Mónica Oltra a déclaré dans son allocution d’adieu qu’elle faisait de la politique pour les plus vulnérables, mais se présenter comme une martyre ne tient pas la route lorsque la réalité des chiffres l’emporte. Ce qu’Otra a laissé derrière lui ces années est un échec absolu des politiques sociales, autorisées et approuvées par Puig. Parce que c’est Puig, en tant que président de la Generalitat, qui est finalement responsable d’une fracture sociale dans la Communauté valencienne qui va au-delà des codes éthiques et des tribunaux. Puig le silencieux, Puig le paralysé, Puig le faible.

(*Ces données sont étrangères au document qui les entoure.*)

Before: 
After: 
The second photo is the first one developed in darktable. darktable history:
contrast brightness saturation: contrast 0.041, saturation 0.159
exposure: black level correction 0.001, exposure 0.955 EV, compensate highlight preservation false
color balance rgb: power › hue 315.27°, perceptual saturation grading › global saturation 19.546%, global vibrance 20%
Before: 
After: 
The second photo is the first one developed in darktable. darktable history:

Les données sont têtues et la liste des non-conformités est interminable : dites-le aux 14 000 Valenciens qui sont dans la file d’attente des dépendances malgré la promesse de mettre fin aux listes d’attente début 2022. Ou aux proches de la plupart des 4 400 personnes décédées dans la Communauté valencienne sans voir leurs demandes d’entrée dans le système traitées. Le Revenu Minimum Vital a été une déception. Chaque année, le gouvernement Puig verse moins par mois aux bénéficiaires du revenu d’inclusion valencien et les données sur la pauvreté révèlent qu’il y a 1,47 million de personnes menacées de pauvreté et/ou d’exclusion sociale, dont 674 000 sont en situation de pauvreté extrême. Inacceptable et inacceptable.

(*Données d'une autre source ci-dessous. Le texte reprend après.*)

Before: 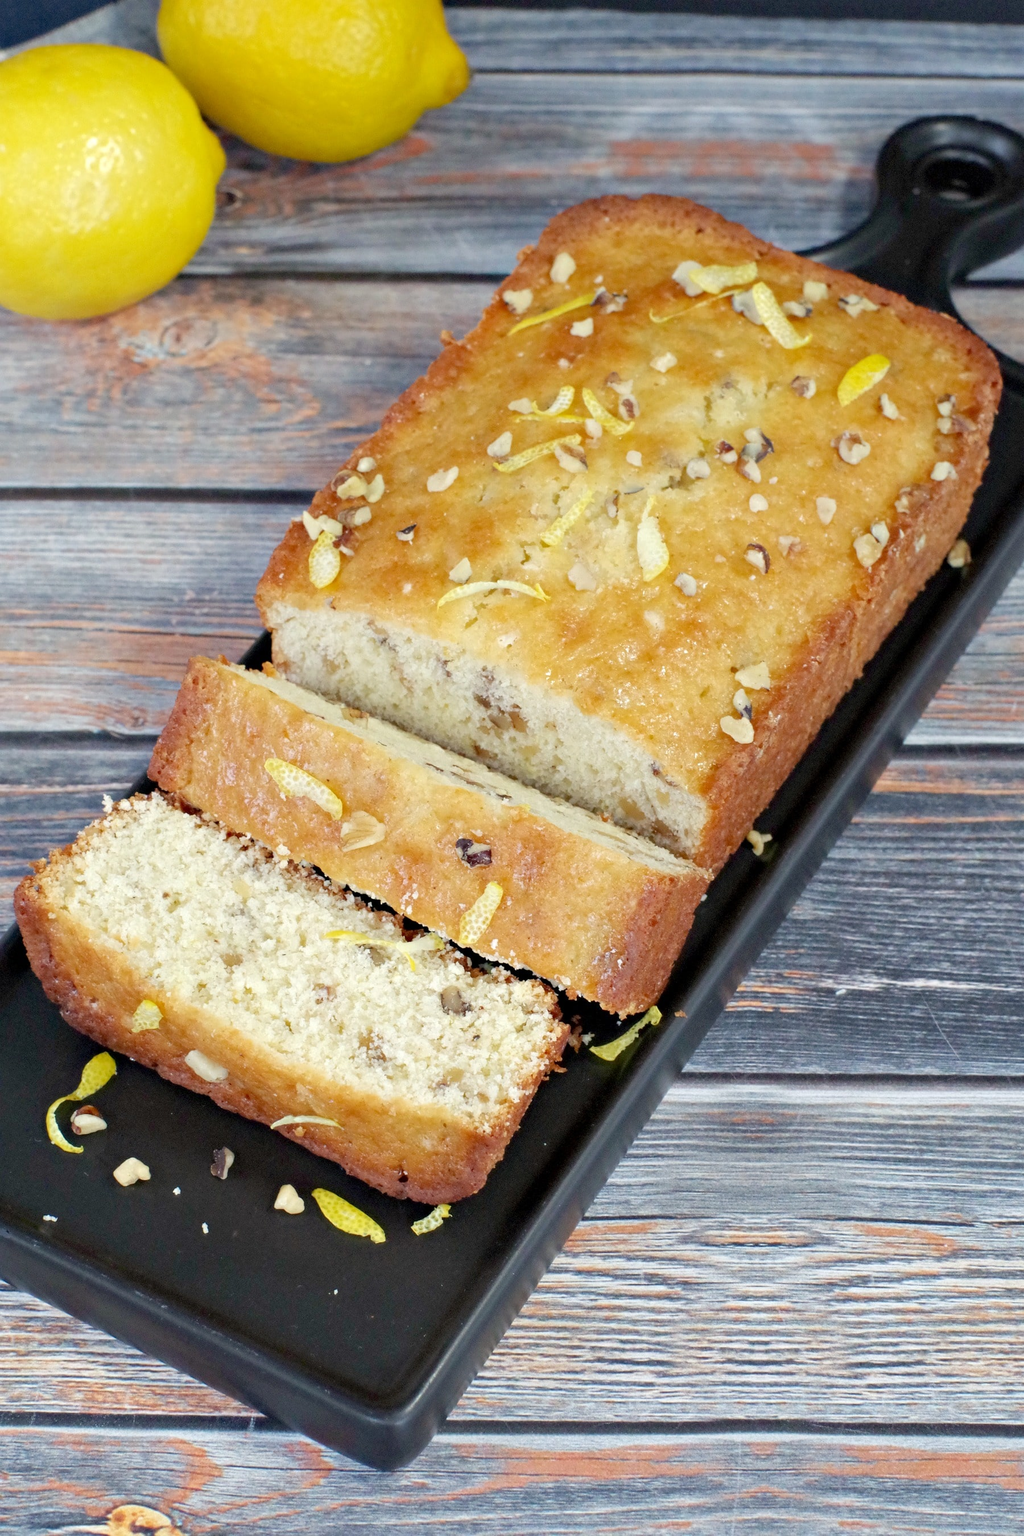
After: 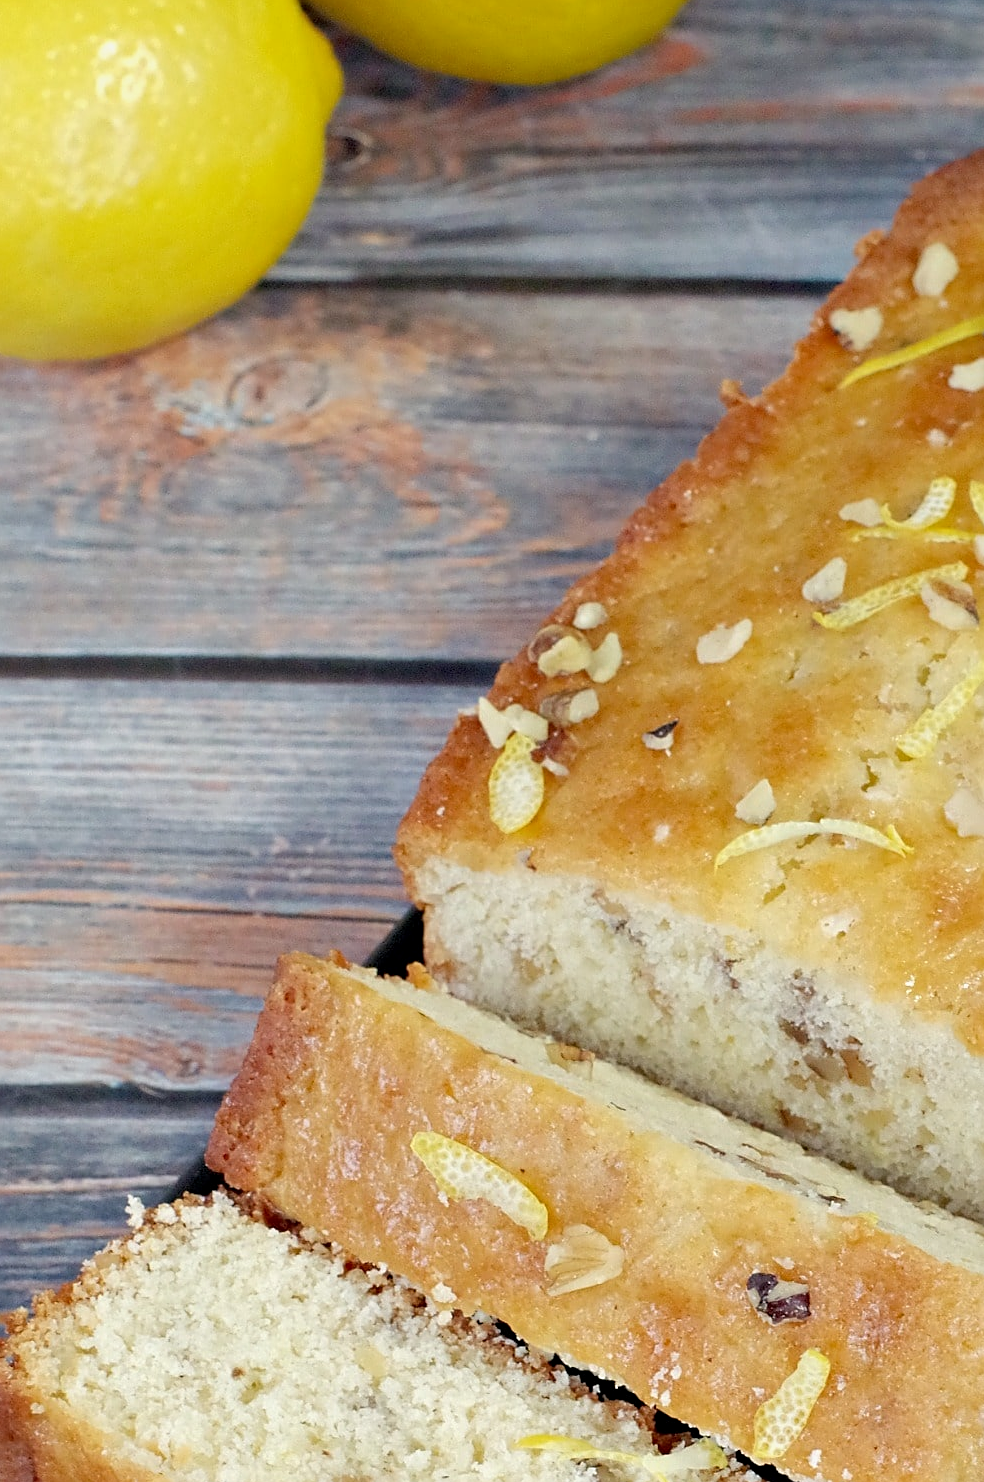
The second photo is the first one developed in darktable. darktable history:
crop and rotate: left 3.047%, top 7.509%, right 42.236%, bottom 37.598%
sharpen: on, module defaults
exposure: black level correction 0.001, exposure -0.125 EV, compensate exposure bias true, compensate highlight preservation false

Rien n’échappe au fiasco de la gestion sociale tripartite. Aujourd’hui 36% des résidences publiques pour personnes âgées n’ont pas de contrat et les centres pour mineurs ont occupé des dizaines d’actualités en raison de l’incapacité du Consell à veiller sur le maillon le plus faible de la société. L’exécution budgétaire de la Conselleria au mois d’avril n’était que de 18%. Quoi de plus important que d’investir dans les plus vulnérables ? La radiographie sociale montre le pire des diagnostics.

Et c’est que les priorités de Puig, certainement, sont autres. Ce n’est qu’ainsi qu’il est entendu qu’il a permis ce désastre social et qu’il croiserait les bras, gardant Oltra jusqu’à la fin. Où est-ce que nous sommes ici pour sauver les gens si ceux qui en ont le plus besoin ont lancé un SOS et que Puig n’a pas compris l’allusion ? Le gouvernement valencien est épuisé et sans but, il a atteint sa date d’expiration. C’est aux gens maintenant.

  • Carlos Mazn Il est président du Parti Populaire de la Communauté Valencienne.